* **Quoted text**:
[start]

From a matter of policy, meat is cheap because the packers have consolidated against the ranchers and are using child labor. Is the next wave of food policy connected to reversing the packer monopolies?

On the other hand, "hamburger prices" is like a national issue that parties feed the need to respond to....
posted by eustatic at 11:18 AM on July 23, 2023 [2 favorites]


While it's pretty obvious that mo-meat mo-emissions, having the quantified breakdown of how much more emissions is quite helpful, especially for people trying to concretely compare the impact of different interventions at either the individual or population level. Especially for methane: we see a big step down between meat-eating and vegetarianism, but an additional large step for vegetarianism to veganism.
posted by kaibutsu at 12:15 PM on July 23, 2023 [4 favorites]


One thing that surprises many people is that for many people, eliminating all beef and dairy would be a bigger step down in food carbon footprint than going vegetarian and leaning heavily on dairy. This isn't as clear from studies of diets, but is clear from lots of research on GHG associated with certain foods (e.g. this review shows cream being higher in climate impact than chicken!).

(yes of course this depends on specifics of how the food was produced and how much cheese you'd eat as a vegetarian. But the point is methane is a super potent GHG. Also beef is the worst in terms of water use, which also has a carbon footprint.

TLDR: decreasing consumption of ruminant products is among the most important (and 'easiest') things a typical middle class Anglosphere omnivore can do to reduce their climate impacts.
posted by SaltySalticid at 12:37 PM on July 23, 2023 [7 favorites]


One thing that surprises many people is that for many people, eliminating all beef and dairy would be a bigger step down in food carbon footprint than going vegetarian and leaning heavily on dairy

The first link didn't look into this (perhaps they couldn't with their available data), but the second link shows a range of estimates; from a GHG perspective the reduction of pescatarian and vegetarian diets was in the 30% range, while replacing ruminant meat with monogastric was around a 20% reduction. (With vegan at 45%.)

That's the switch that my household has mostly made; sure, a steak or burger or roast like once a month, but like tonight I'm making tacos and the ground meat is pork instead of beef. (I haven't found a decent vegetarian version yet). Same for chili, lasagna, etc. It's a big reduction in our food footprint with relatively little 'cost' in terms of our preferences.
posted by Superilla at 2:05 PM on July 23, 2023 [1 favorite]


Methane is a very potent GHG, but I think we're overstating the contribution from methane in this data. On the GWP100 basis, only about 22% of the difference between a vegan diet and a medium meat-eating diet is due to methane. Even looking at GWP20, it's still only 46% of the difference.

[end]

* **Record set**:
[start]

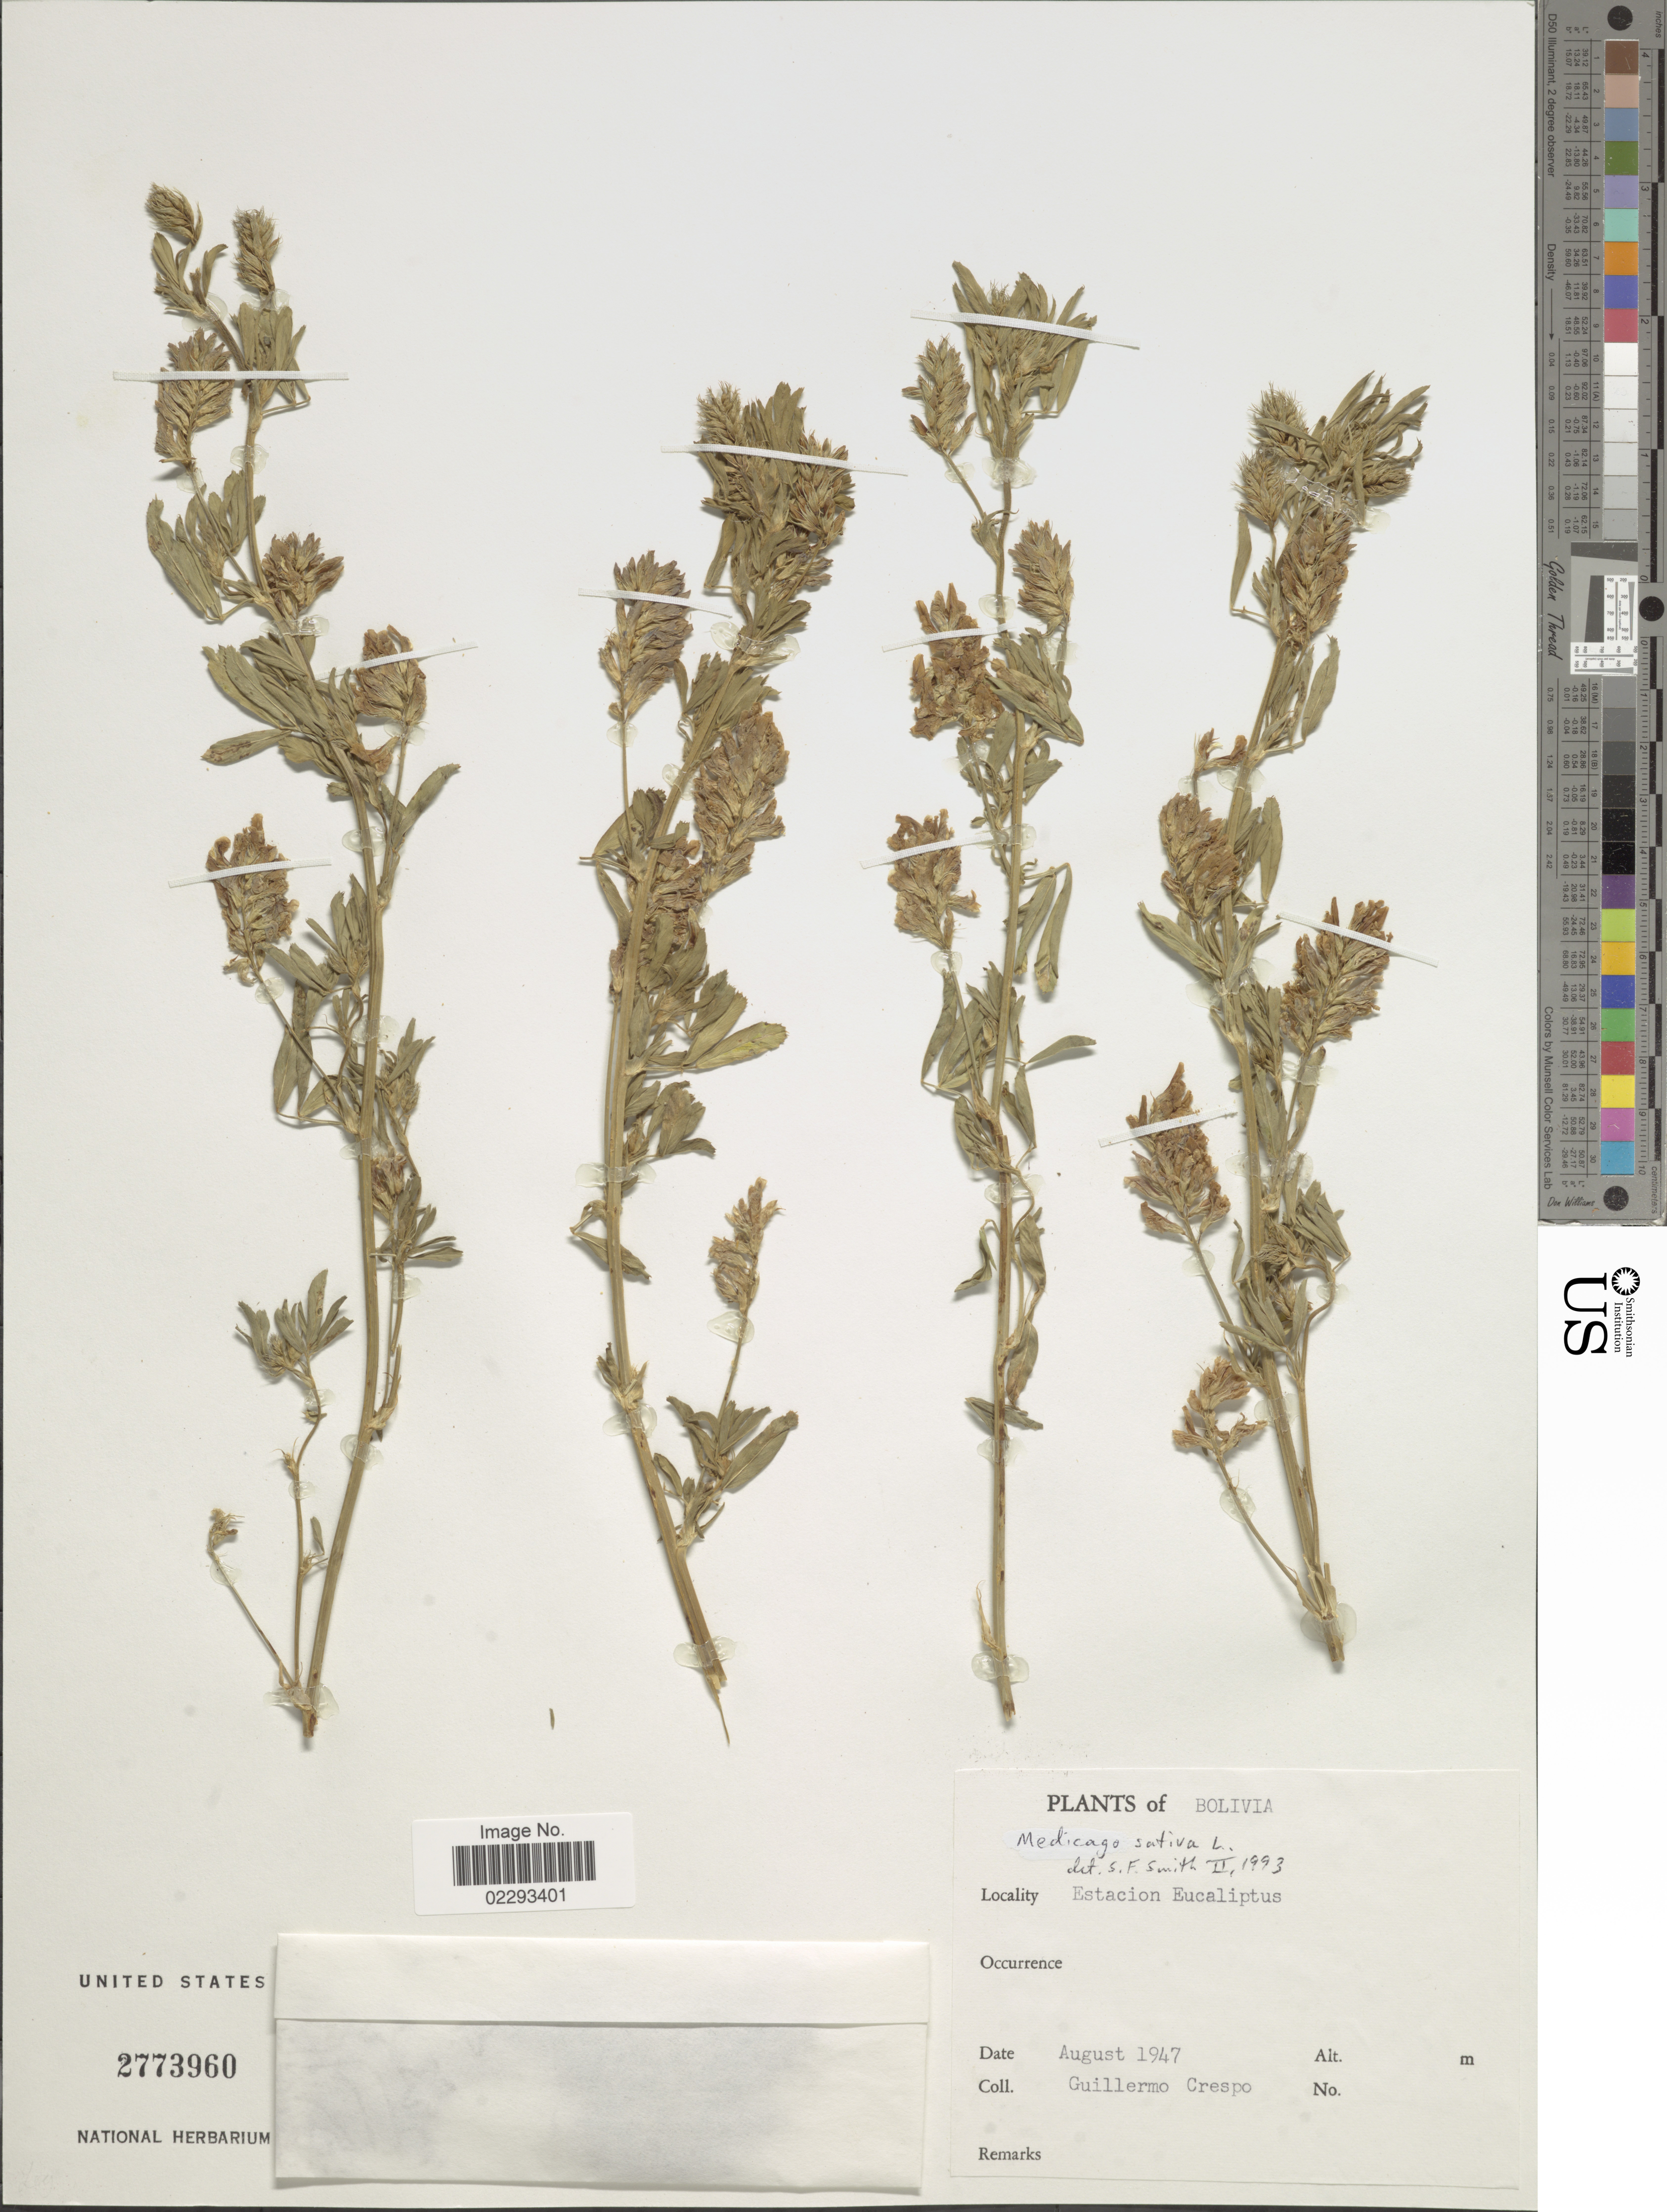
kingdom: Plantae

[end]
[start]

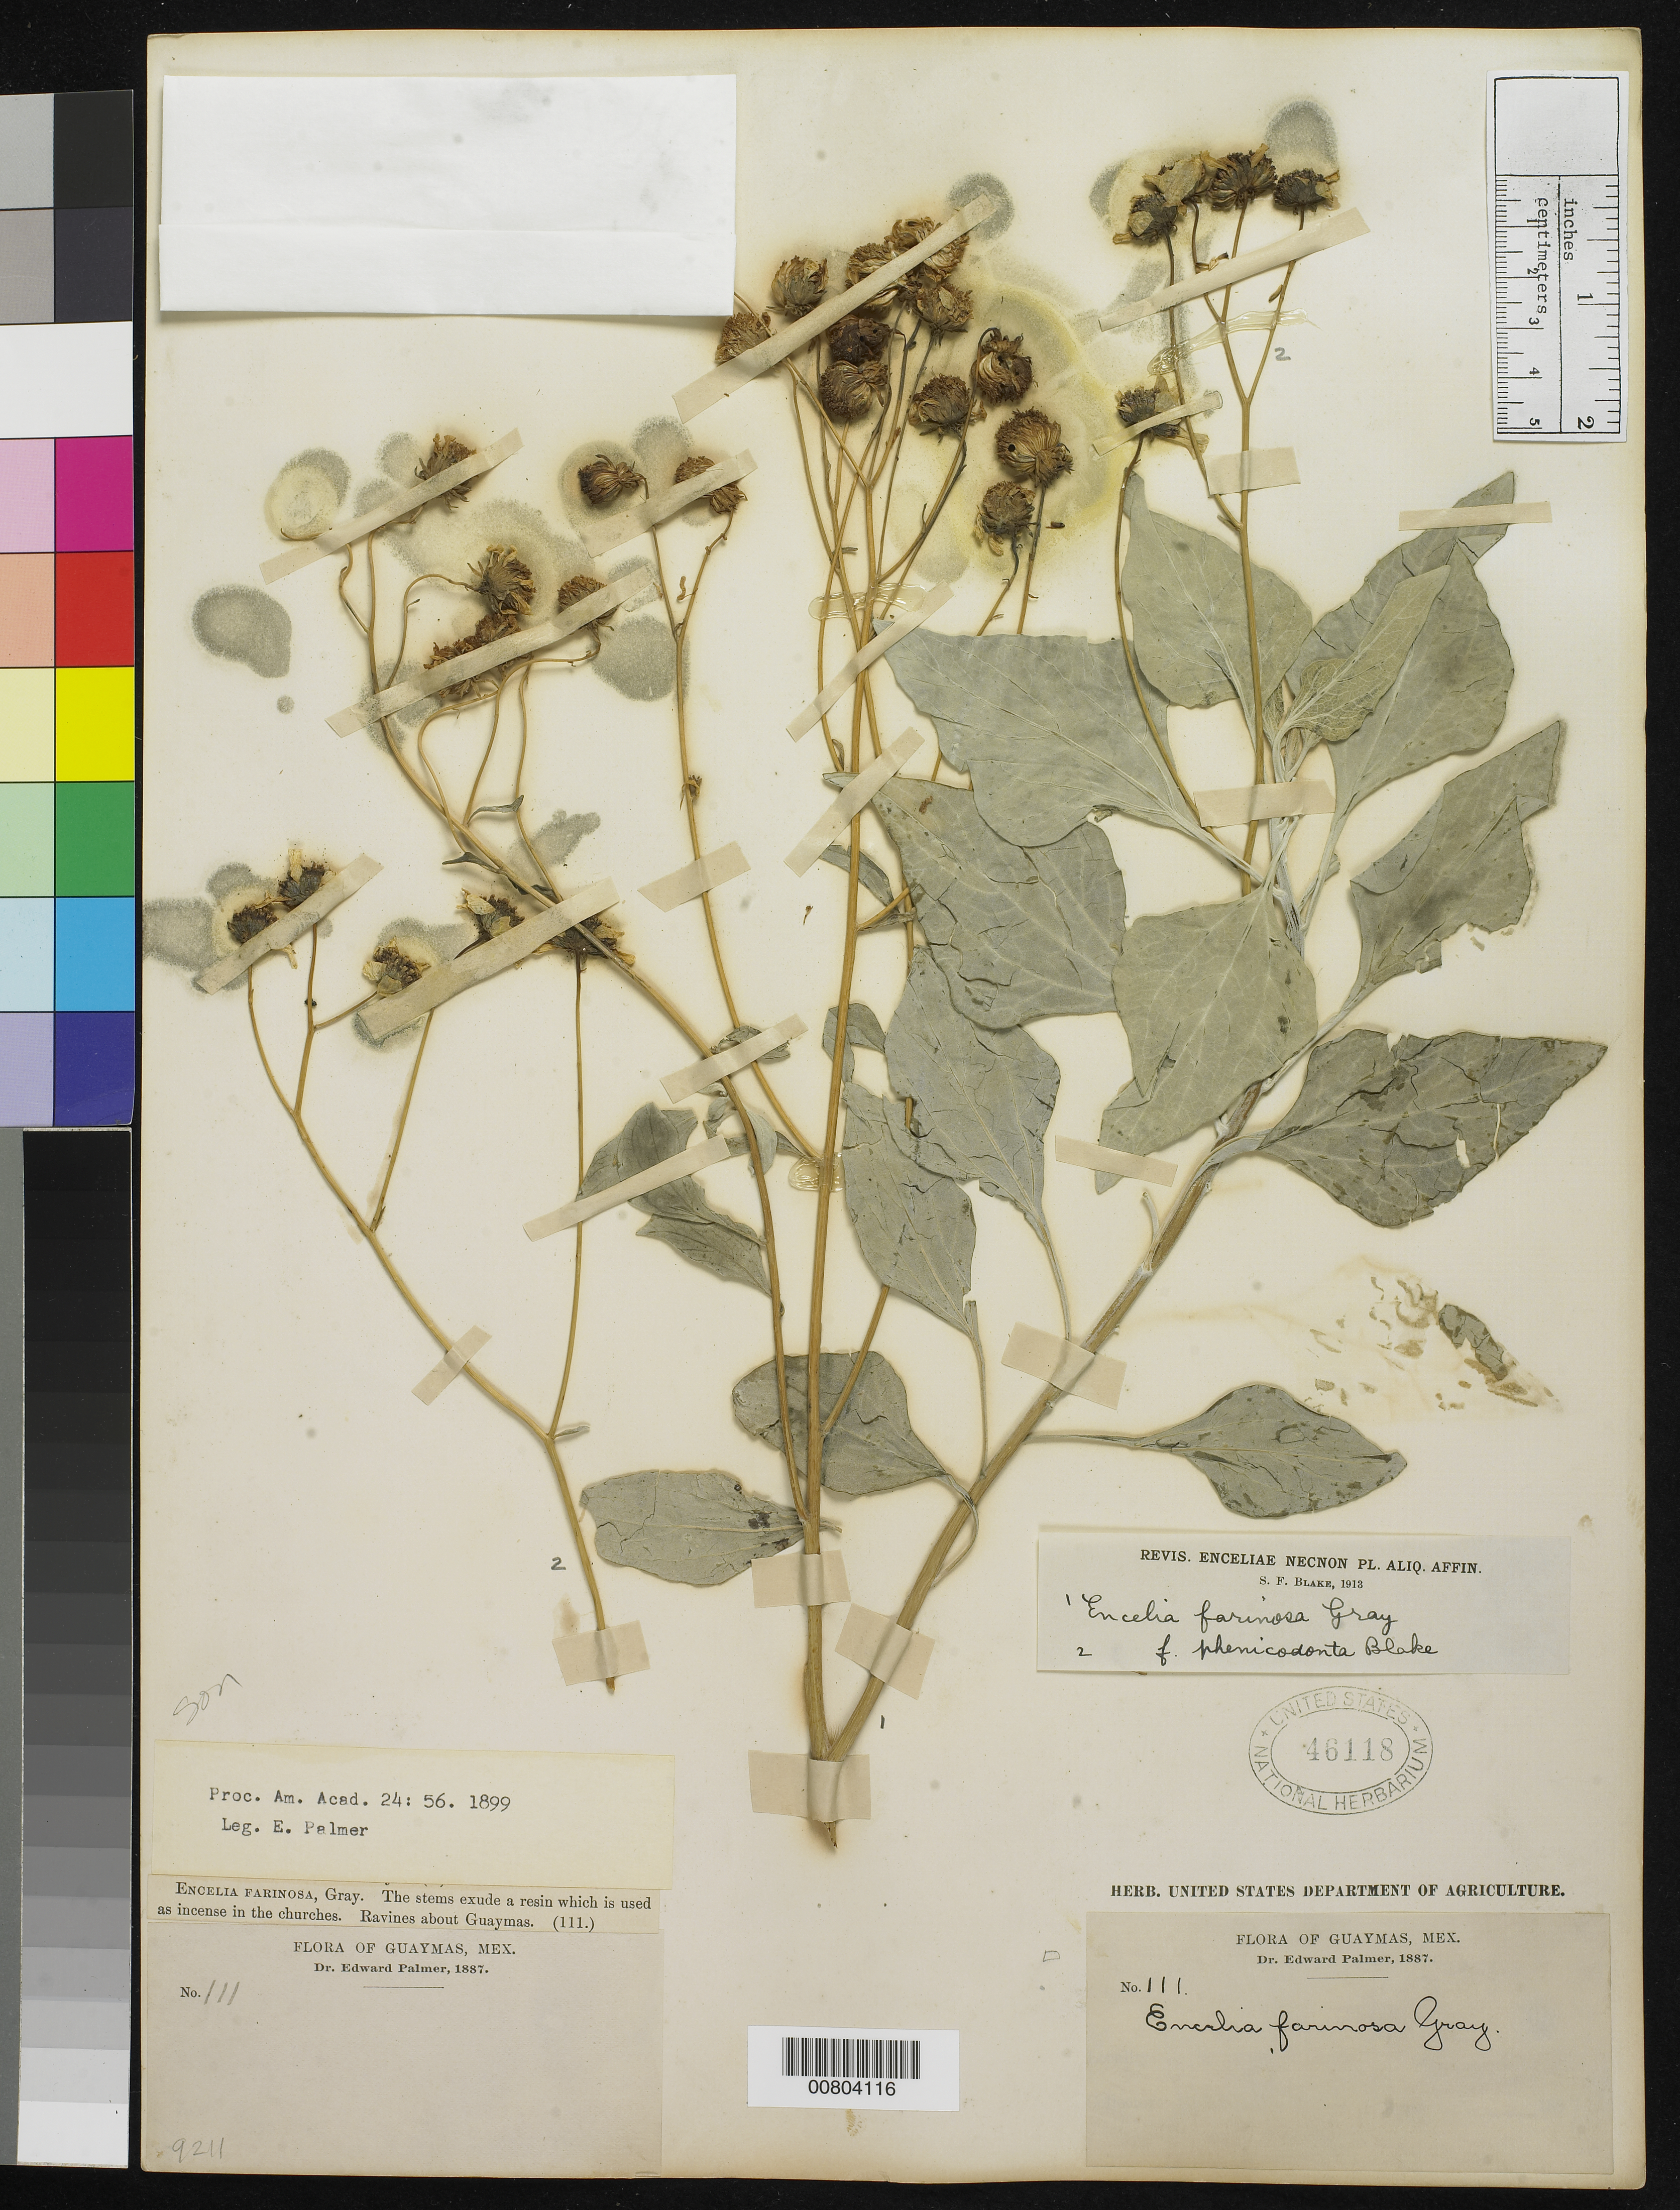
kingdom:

[end]

* **Direction**:
Carry on the comment thread about diet and greenhouse gas emissions from its last sentence.

* **Expected output**:
The reality is that the other big factors in beef production are also quite important, namely land-use change and grain feed production (and these are factors that can be somewhat controlled). Reducing meat consumption is definitely a good thing, but given that it is very difficult to get people to stop eating meat (and, on a global scale, to prevent those who are getting richer from starting to eat more meat), looking at how we can raise cattle without cutting down the Amazon or growing vast areas of grain for feed is also very important. I also think there are opportunities to replace beef with pork in some instances, though the industrial farming of pork has a long way to go as far as sustainability.
posted by ssg at 2:15 PM on July 23, 2023 [2 favorites]


The great thing about cutting beef out of your diet is that (for my family, at least) it becomes self-reinforcing.

I can count the number of times I've eaten more than an ounce of beef in the last 15 years on one hand, and every one of them led to significant physical distress of the bathroom variety.
posted by gurple at 3:07 PM on July 23, 2023 [3 favorites]


If you don't want to give up meat, eating one billionaire will offset your carbon footprint more than a lifetime of veganism.
posted by AlSweigart at 3:15 PM on July 23, 2023 [24 favorites]


Demonstrably true!
posted by latkes at 3:24 PM on July 23, 2023 [1 favorite]


I just looked at the first link, and I'll admit I skimmed some of the more technical bits so maybe I'm missing something, but what I'm curious about is that for most of the measurements, there are some vegans with as large of a foot print as some low-meat eaters. That seems interesting and I'd be curious to know more there - i.e. what allows some low-meat eaters to have the same impact as some vegans? It doesn't seem to be addressed in the article, but if it is and I missed it, I'd be curious to know.
posted by coffeecat at 4:20 PM on July 23, 2023


Kill your own local free range meat vs flying in asparagus from the other side of the world?
posted by biffa at 4:55 PM on July 23, 2023 [1 favorite]


coffeecat wrote:
I'm curious about is that for most of the measurements, there are some vegans with as large of a foot print as some low-meat eaters. That seems interesting and I'd be curious to know more there - i.e. what allows some low-meat eaters to have the same impact as some vegans?
I dug into it a bit. Note that Fig. 2 is showing the results of a Monte-Carlo analysis – that is, a simulation – and that the uncertainty intervals are almost certainly showing the left and right tails of a bell curve. So, to take one example, the 97.5th percentile right tail of "vegans" for "N20", which is to the right of the median for "vegetarians", represents a quite small number of simulated cases. The simulation also aggregates all ages and sexes, so there are "male 20-29" cases and "female 70-79" cases lumped into a single "diet" class; as the study notes there was no significant difference in the aggregate results, but when are looking at individuals there does appear to be an effect (and I do see that they normalized to 2000 calories, I don't quite see yet how that squares with the female 70-79 results being so much lower than the male 20-29 ones).

Anyway, long story short, in a randomized simulation, there will be some results that come in a couple standard deviations from the mean. That doesn't mean that they observed these effects, but that they are plausible given the consumption patterns they found in the source data.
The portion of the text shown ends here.